- Task directions
Render each line of the records below as a JSON list of strings, one string per line, and omit blank lines. Leave the pictures out of the answer.
((
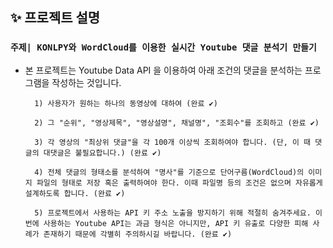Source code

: ## ✨ 프로젝트 설명

### `주제| KONLPY와 WordCloud를 이용한 실시간 Youtube 댓글 분석기 만들기`

- 본 프로젝트는 Youtube Data API 을 이용하여 아래 조건의 댓글을 분석하는 프로그램을 작성하는 것입니다.
        
        1) 사용자가 원하는 하나의 동영상에 대하여 (완료 ✔) 
        
        2) 그 "순위", "영상제목", "영상설명", 채널명", "조회수"를 조회하고 (완료 ✔) 
        
        3) 각 영상의 "최상위 댓글"을 각 100개 이상씩 조회하여야 합니다. (단, 이 때 댓글의 대댓글은 불필요합니다.) (완료 ✔) 
        
        4) 전체 댓글의 형태소를 분석하여 "명사"를 기준으로 단어구름(WordCloud)의 이미지 파일의 형태로 저장 혹은 출력하여야 한다. 이때 파일명 등의 조건은 없으며 자유롭게 설계하도록 합니다. (완료 ✔) 
        
        5) 프로젝트에서 사용하는 API 키 주소 노출을 방지하기 위해 적절히 숨겨주세요. 이번에 사용하는 Youtube API는 과금 형식은 아니지만, API 키 유출로 다양한 피해 사례가 존재하기 때문에 각별히 주의하시길 바랍니다. (완료 ✔) 
        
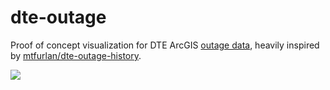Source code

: # dte-outage

Proof of concept visualization for DTE ArcGIS [outage data](https://outagemap.serv.dteenergy.com/GISRest/services/OMP/OutageLocations/MapServer/), heavily inspired by [mtfurlan/dte-outage-history](https://github.com/mtfurlan/dte-outage-history).

![](https://github.com/amlweems/dte-outage/assets/117625/3802c538-2d96-4a30-844c-eb01724fd4de)
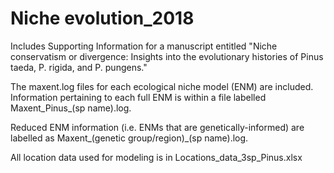 # Niche evolution_2018
Includes Supporting Information for a manuscript entitled "Niche conservatism or divergence: Insights into the evolutionary histories of Pinus taeda, P. rigida, and P. pungens."

The maxent.log files for each ecological niche model (ENM) are included. Information pertaining to each full ENM is within a file labelled Maxent_Pinus_(sp name).log.

Reduced ENM information (i.e. ENMs that are genetically-informed) are labelled as Maxent_(genetic group/region)_(sp name).log.

All location data used for modeling is in Locations_data_3sp_Pinus.xlsx 
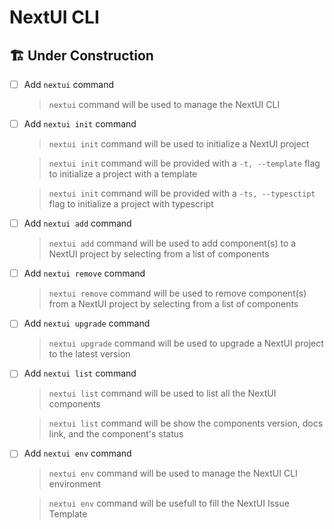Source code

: # NextUI CLI

## 🏗️ Under Construction

- [ ] Add `nextui` command

  > `nextui` command will be used to manage the NextUI CLI

- [ ] Add `nextui init` command

  > `nextui init` command will be used to initialize a NextUI project

  > `nextui init` command will be provided with a `-t, --template` flag to initialize a project with a template

  > `nextui init` command will be provided with a `-ts, --typesctipt` flag to initialize a project with typescript

- [ ] Add `nextui add` command

  > `nextui add` command will be used to add component(s) to a NextUI project by selecting from a list of components

- [ ] Add `nextui remove` command

  > `nextui remove` command will be used to remove component(s) from a NextUI project by selecting from a list of components

- [ ] Add `nextui upgrade` command

  > `nextui upgrade` command will be used to upgrade a NextUI project to the latest version

- [ ] Add `nextui list` command

  > `nextui list` command will be used to list all the NextUI components

  > `nextui list` command will be show the components version, docs link, and the component's status

- [ ] Add `nextui env` command

  > `nextui env` command will be used to manage the NextUI CLI environment

  > `nextui env` command will be usefull to fill the NextUI Issue Template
))
- Task result
[
  "Source code",
  ": ## ✨ 프로젝트 설명",
  "### `주제| KONLPY와 WordCloud를 이용한 실시간 Youtube 댓글 분석기 만들기`",
  "- 본 프로젝트는 Youtube Data API 을 이용하여 아래 조건의 댓글을 분석하는 프로그램을 작성하는 것입니다.",
  "        1) 사용자가 원하는 하나의 동영상에 대하여 (완료 ✔) ",
  "        2) 그 \"순위\", \"영상제목\", \"영상설명\", 채널명\", \"조회수\"를 조회하고 (완료 ✔) ",
  "        3) 각 영상의 \"최상위 댓글\"을 각 100개 이상씩 조회하여야 합니다. (단, 이 때 댓글의 대댓글은 불필요합니다.) (완료 ✔) ",
  "        4) 전체 댓글의 형태소를 분석하여 \"명사\"를 기준으로 단어구름(WordCloud)의 이미지 파일의 형태로 저장 혹은 출력하여야 한다. 이때 파일명 등의 조건은 없으며 자유롭게 설계하도록 합니다. (완료 ✔) ",
  "        5) 프로젝트에서 사용하는 API 키 주소 노출을 방지하기 위해 적절히 숨겨주세요. 이번에 사용하는 Youtube API는 과금 형식은 아니지만, API 키 유출로 다양한 피해 사례가 존재하기 때문에 각별히 주의하시길 바랍니다. (완료 ✔) ",
  "Source code",
  ": # dte-outage",
  "Proof of concept visualization for DTE ArcGIS [outage data](https://outagemap.serv.dteenergy.com/GISRest/services/OMP/OutageLocations/MapServer/), heavily inspired by [mtfurlan/dte-outage-history](https://github.com/mtfurlan/dte-outage-history).",
  "![](https://github.com/amlweems/dte-outage/assets/117625/3802c538-2d96-4a30-844c-eb01724fd4de)",
  " # Niche evolution_2018",
  "Includes Supporting Information for a manuscript entitled \"Niche conservatism or divergence: Insights into the evolutionary histories of Pinus taeda, P. rigida, and P. pungens.\"",
  "The maxent.log files for each ecological niche model (ENM) are included. Information pertaining to each full ENM is within a file labelled Maxent_Pinus_(sp name).log.",
  "Reduced ENM information (i.e. ENMs that are genetically-informed) are labelled as Maxent_(genetic group/region)_(sp name).log.",
  "All location data used for modeling is in Locations_data_3sp_Pinus.xlsx ",
  "Source code",
  ": # NextUI CLI",
  "## 🏗️ Under Construction",
  "- [ ] Add `nextui` command",
  "  > `nextui` command will be used to manage the NextUI CLI",
  "- [ ] Add `nextui init` command",
  "  > `nextui init` command will be used to initialize a NextUI project",
  "  > `nextui init` command will be provided with a `-t, --template` flag to initialize a project with a template",
  "  > `nextui init` command will be provided with a `-ts, --typesctipt` flag to initialize a project with typescript",
  "- [ ] Add `nextui add` command",
  "  > `nextui add` command will be used to add component(s) to a NextUI project by selecting from a list of components",
  "- [ ] Add `nextui remove` command",
  "  > `nextui remove` command will be used to remove component(s) from a NextUI project by selecting from a list of components",
  "- [ ] Add `nextui upgrade` command",
  "  > `nextui upgrade` command will be used to upgrade a NextUI project to the latest version",
  "- [ ] Add `nextui list` command",
  "  > `nextui list` command will be used to list all the NextUI components",
  "  > `nextui list` command will be show the components version, docs link, and the component's status",
  "- [ ] Add `nextui env` command",
  "  > `nextui env` command will be used to manage the NextUI CLI environment",
  "  > `nextui env` command will be usefull to fill the NextUI Issue Template"
]